The All Blacks were riding a 33-match winning streak heading into the second Bledisloe Cup test against the Wallabies in Brisbane. With the clock ticking down and Australia leading 18-14, that streak seemed likely to be broken. But the All Blacks mounted a late raid, with centre Bill Davis taking a gap and kicking ahead into the Wallaby in-goal. When Davis was tackled in the act of kicking the ball local whistler Kevin Crowe had no hesitation in awarding a penalty try. The decision was one "with which many of the local supporters did not agree", reports the hallowed tome

Men In Black

. Fullback Fergie McCormick's conversion gave the All Blacks a 19-18 victory.

6 Derek Bevan earns his gold watch - 1995 World Cup

The Rainbow Nation's march to World Cup glory looked to be sinking into the Durban mud when Abdul Benazzi slithered across the line late in the monsoon semifinal. The big man clearly scored but Welsh referee Derek Bevan inexplicably refused to award the try and the Springboks clung on for a 19-15 victory. Bevan received his reward at a banquet to mark the Springboks' eventual triumph.

"There were no true world champions in the 1987 and 1991 World Cups because South Africa were not there," South African rugby supremo Louis Luyt declared, prompting a walkout by the New Zealand, French and English players. Luyt then provoked an exodus of tournament officials by trying to present a valuable gold watch to a ref he called the "most wonderful in the world".

"It was something I could have done without," Bevan said later. "It could be misconstrued."

7 The hand of plod - Heineken Cup final, Cardiff 2002

With the clock ticking off the final moments of the 2002 European club showpiece, Munster required a converted try to overturn Leicester's 15-9 lead.

A scrum deep inside Leicester's 22 was to be the Irish side's last throw of the dice but, with French referee Joel Jutge checking his nails, Tigers flanker Neil Back swatted the ball from Munster halfback Peter Stringer's hands.

"I did what I had to do to ensure a win for Leicester," an unrepentant Back later said of his blatant cheating.

"I am not a cheat and I would be very upset if anyone accused me of being one."


8 Haden's dive - Cardiff, 1978

New Zealand were trailing Wales 10-12 when lock Andy Haden flew theatrically out of a lineout in the dying minutes in an effort to claim a penalty. Referee Roger Quittenton awarded the penalty Haden was after and Brian McKechnie duly kicked the winning points.

All, however, was not as it seemed, with Quittenton actually penalising Welsh lock Geoff Wheel for pushing Frank Oliver.

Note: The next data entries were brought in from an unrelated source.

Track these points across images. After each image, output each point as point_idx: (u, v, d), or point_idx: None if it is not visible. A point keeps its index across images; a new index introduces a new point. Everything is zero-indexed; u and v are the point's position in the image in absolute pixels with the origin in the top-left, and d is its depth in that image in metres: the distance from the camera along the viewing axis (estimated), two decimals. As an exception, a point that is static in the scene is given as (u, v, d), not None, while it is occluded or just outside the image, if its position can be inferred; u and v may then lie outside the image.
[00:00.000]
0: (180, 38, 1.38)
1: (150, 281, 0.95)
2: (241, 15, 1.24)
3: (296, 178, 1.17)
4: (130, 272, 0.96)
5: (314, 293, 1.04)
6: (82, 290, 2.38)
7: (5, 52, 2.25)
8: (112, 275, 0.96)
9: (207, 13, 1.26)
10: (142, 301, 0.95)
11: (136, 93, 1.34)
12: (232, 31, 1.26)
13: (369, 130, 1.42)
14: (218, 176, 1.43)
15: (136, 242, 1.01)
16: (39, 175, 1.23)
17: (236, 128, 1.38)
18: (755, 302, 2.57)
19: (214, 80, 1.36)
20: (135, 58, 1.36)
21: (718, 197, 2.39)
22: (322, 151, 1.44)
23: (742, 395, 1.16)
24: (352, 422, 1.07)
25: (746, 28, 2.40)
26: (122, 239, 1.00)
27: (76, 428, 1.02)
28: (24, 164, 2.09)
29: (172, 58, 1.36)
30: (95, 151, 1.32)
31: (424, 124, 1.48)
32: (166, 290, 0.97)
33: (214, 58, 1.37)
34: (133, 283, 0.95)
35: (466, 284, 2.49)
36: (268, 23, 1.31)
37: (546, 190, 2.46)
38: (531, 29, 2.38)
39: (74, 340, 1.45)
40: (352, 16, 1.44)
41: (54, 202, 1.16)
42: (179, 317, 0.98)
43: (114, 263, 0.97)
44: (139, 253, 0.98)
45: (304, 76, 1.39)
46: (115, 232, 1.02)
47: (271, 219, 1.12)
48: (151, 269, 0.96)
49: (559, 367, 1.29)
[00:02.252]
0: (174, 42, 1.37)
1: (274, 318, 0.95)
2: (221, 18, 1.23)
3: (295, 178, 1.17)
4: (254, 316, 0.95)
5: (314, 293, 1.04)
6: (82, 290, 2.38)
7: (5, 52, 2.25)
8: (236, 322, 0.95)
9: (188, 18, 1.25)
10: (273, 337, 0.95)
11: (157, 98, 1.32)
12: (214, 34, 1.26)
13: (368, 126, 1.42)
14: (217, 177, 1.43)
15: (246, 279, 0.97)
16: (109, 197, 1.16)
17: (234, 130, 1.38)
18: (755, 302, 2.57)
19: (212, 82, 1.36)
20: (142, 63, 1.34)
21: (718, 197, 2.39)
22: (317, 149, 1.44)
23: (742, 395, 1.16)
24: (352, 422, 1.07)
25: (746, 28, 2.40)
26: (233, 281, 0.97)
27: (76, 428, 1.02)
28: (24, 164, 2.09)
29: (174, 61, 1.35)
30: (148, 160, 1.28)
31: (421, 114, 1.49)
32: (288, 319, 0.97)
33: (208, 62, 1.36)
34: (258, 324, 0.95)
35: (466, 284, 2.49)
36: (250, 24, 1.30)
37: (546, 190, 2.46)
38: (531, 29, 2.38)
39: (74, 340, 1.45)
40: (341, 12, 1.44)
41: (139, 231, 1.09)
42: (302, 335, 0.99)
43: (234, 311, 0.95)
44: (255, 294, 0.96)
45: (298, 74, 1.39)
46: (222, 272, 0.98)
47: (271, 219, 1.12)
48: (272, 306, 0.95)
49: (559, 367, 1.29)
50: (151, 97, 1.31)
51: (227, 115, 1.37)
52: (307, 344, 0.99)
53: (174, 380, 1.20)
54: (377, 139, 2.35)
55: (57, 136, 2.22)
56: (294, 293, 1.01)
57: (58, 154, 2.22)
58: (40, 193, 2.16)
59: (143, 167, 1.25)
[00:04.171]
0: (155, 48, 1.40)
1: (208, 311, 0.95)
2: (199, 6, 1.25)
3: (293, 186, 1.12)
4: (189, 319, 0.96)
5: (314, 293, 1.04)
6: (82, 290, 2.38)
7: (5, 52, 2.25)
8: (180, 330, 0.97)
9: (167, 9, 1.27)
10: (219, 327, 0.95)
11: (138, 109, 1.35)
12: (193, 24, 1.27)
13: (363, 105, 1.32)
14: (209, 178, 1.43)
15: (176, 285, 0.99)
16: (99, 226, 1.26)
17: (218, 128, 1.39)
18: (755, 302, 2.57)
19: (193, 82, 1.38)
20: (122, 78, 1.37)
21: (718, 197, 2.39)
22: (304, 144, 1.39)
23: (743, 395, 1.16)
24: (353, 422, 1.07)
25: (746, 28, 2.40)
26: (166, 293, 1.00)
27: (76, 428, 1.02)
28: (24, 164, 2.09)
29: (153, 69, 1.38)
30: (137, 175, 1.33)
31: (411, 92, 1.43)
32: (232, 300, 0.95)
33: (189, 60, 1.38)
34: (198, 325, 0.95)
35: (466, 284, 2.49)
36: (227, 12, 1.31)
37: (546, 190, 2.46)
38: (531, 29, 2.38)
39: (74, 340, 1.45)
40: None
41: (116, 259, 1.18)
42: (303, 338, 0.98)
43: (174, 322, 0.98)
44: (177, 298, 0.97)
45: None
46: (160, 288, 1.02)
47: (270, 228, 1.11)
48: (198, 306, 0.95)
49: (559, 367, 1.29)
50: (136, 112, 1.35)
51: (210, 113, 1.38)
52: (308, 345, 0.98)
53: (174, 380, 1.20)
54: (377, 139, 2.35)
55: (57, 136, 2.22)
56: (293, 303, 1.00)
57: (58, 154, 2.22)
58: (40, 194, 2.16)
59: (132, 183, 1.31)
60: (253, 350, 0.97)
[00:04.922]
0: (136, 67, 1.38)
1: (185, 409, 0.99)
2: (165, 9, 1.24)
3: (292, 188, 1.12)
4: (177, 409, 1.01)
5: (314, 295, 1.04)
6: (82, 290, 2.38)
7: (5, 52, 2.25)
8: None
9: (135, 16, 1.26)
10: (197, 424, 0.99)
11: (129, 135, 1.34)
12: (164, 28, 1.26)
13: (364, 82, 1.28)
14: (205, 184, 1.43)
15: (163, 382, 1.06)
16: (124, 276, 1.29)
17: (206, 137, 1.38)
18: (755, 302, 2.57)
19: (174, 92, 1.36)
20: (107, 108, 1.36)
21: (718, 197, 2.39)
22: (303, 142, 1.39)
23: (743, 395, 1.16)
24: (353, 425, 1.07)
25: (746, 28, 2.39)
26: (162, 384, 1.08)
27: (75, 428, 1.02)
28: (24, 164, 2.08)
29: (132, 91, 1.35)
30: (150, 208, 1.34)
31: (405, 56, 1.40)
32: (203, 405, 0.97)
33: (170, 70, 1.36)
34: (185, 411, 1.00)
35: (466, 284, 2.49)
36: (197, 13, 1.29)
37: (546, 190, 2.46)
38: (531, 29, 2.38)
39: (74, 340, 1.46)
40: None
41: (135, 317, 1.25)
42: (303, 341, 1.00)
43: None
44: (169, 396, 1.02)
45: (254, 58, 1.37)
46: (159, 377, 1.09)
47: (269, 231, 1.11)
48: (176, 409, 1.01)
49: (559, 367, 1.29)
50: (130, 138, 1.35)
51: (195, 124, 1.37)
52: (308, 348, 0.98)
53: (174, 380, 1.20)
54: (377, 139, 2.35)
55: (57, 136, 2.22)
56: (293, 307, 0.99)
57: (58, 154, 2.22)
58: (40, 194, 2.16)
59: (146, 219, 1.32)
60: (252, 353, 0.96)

"The Welsh see that as the reason they lost," All Blacks captain Graham Mourie recalled. "Roger Quittenton said he hadn't even seen it. He was standing on the other side of the lineout at the front of the lineout."

9 Kaplan's watch - Wellington, 2000

Having won a 39-35 thriller in Sydney, Todd Blackadder's All Blacks were in sight of recapturing the Bledisloe Cup in the return match in Wellington. With the All Blacks clinging to a 23-21 lead and regulation time having expired, Kaplan held up two fingers and said the word "two", seemingly indicating that two minutes of play remained. His watched must have stopped, though, as two bungled All Blacks lineouts on their own throw, a Craig Dowd infringement and seven minutes later John Eales landed the match-winning penalty that defined his career.

10 ABs tour - 1976

Gert Bezuidenhout took the bent refereeing common between Boks and All Blacks of the day to new heights. The Transvaal whistler ran the last three tests in 1976, doing a job that would have had Louis Luyt clearing out a whole jewellry store in appreciation. The Bok frontrow got away with murder, Sid Going wasn't allowed to take a shot at goal after the ball fell over as he placed it and he denied the All Blacks a penalty try when Bruce Robertson was taken out.